Anthropic Settlement Resets Balance of Power for Content Creators

Oct. 29, 2025, 8:30 AM UTC

Anthropic’s $1.5 billion settlement agreement with a class of authors whose books were allegedly pirated for AI training—and its eventual approval—mark a turning point in how companies must approach data acquisition for developing artificial intelligence.  

District Court Judge William Alsup’s Sept. 23 ruling validated AI training as transformative fair use while drawing a sharp distinction between legitimate data acquisition and data downloaded from “pirate” sites and “shadow libraries,” which could fundamentally alter the negotiating landscape for AI training data.

While the precedent is limited, and new cases may offer different perspectives, Bartz v. Anthropic, provides both a warning and a roadmap for corporate counsel and AI developers. 

New Leverage

The Anthropic case provides content owners with leverage they previously lacked. TheNorthern District of California’s framework creates new liabilities related to acquiring data that can arise even when the AI training itself qualifies as fair use.

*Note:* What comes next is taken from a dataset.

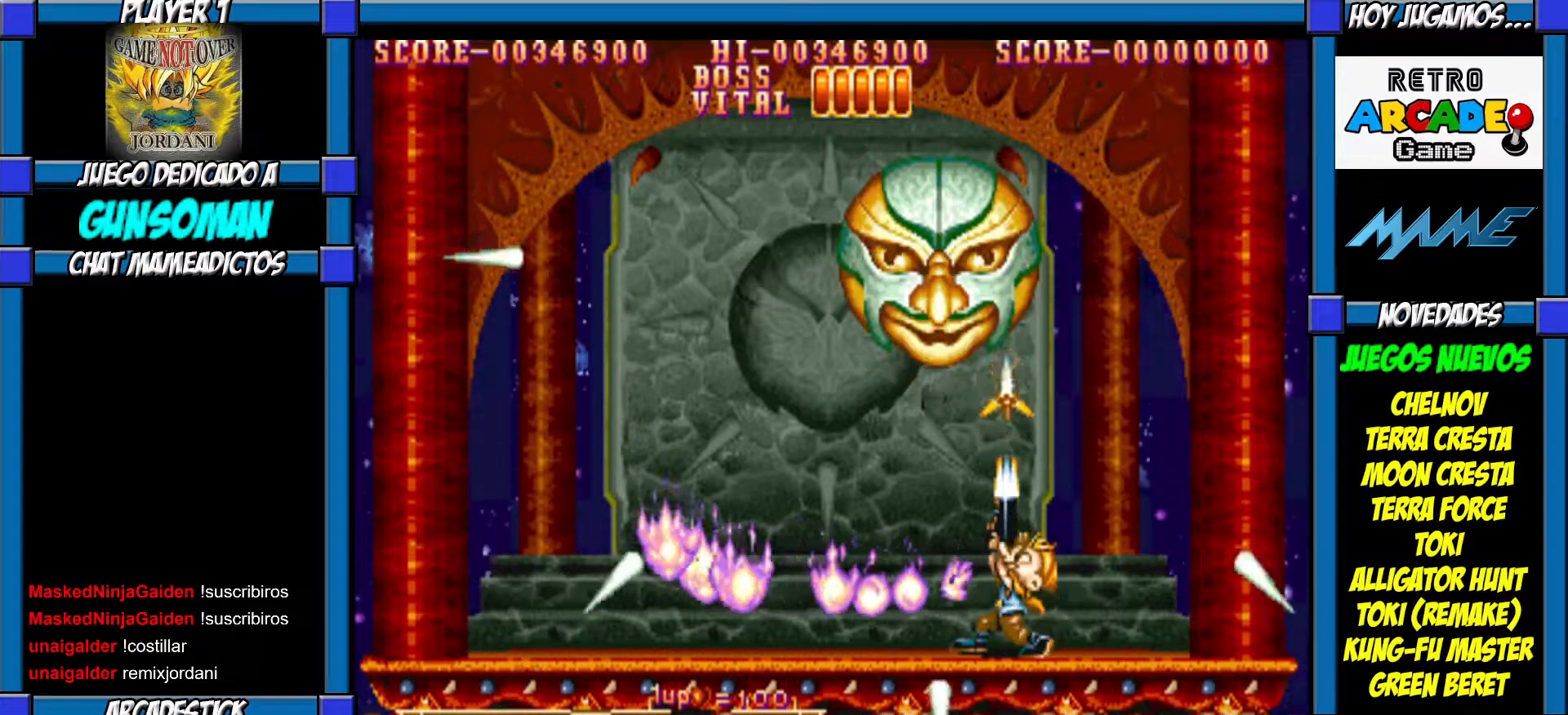
{"buttons": [], "left_stick": "up", "events": [[17, "CROSS", "up"], [117, "CROSS", "down"], [167, "CROSS", "up"], [267, "CROSS", "down"], [317, "CROSS", "up"], [400, "CROSS", "down"], [417, "CROSS", "up"]]}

If pirate sites or other illegitimate channels obtain training data, companies can face massive statutory damages. With penalties reaching $150,000 per willfully infringed work, a training dataset that potentially contains millions of pirated works could create a liability dwarfing most companies’ market cap.

Anthropic’s decision to settle, despite prevailing on the fair use question, demonstrates how concerns about acquisition methods can outweigh favorable legal precedent. 

This distinction between acquisition and use gives publishers a powerful negotiating position. Publishers can approach AI companies with a straightforward proposition: Acquire rights to content legitimately or face legal actions and the risk that discovery reveals pirated materials in their training data.

The threat is incisive because many AI companies can’t fully trace the provenance of their training data pulled from web scraping or obtained from third-party sources. It’s hard to claim there isn’t any pirated data in the dataset when companies don’t know what is and isn’t there.

Anthropic also establishes that courts will scrutinize data sources. Alsup’s rejection of Anthropic’s “research purpose” defense creates persuasive authority other courts are likely to follow.

AI companies no longer can assume that asserting a research or educational purpose will excuse potentially questionable acquisition methods. This strengthens publishers’ positions in both litigation and data use negotiations.

The settlement also validates a class action approach to AI copyright claims, allowing content creators to aggregate claims and share litigation costs, dramatically lowering barriers and increasing potential damages. 

Mitigating Copyright Risk 

Considering the Anthropic settlement, the following framework provides practical steps to reduce potential copyright exposure: 

Perform a data audit. The source of every component of training data should be documented. This includes creating and maintaining detailed records showing where training data originated, how it was acquired, and what licenses or other permissions have been obtained. Identifying problematic internal data sources early provides options that are greatly limited once a lawsuit is filed. 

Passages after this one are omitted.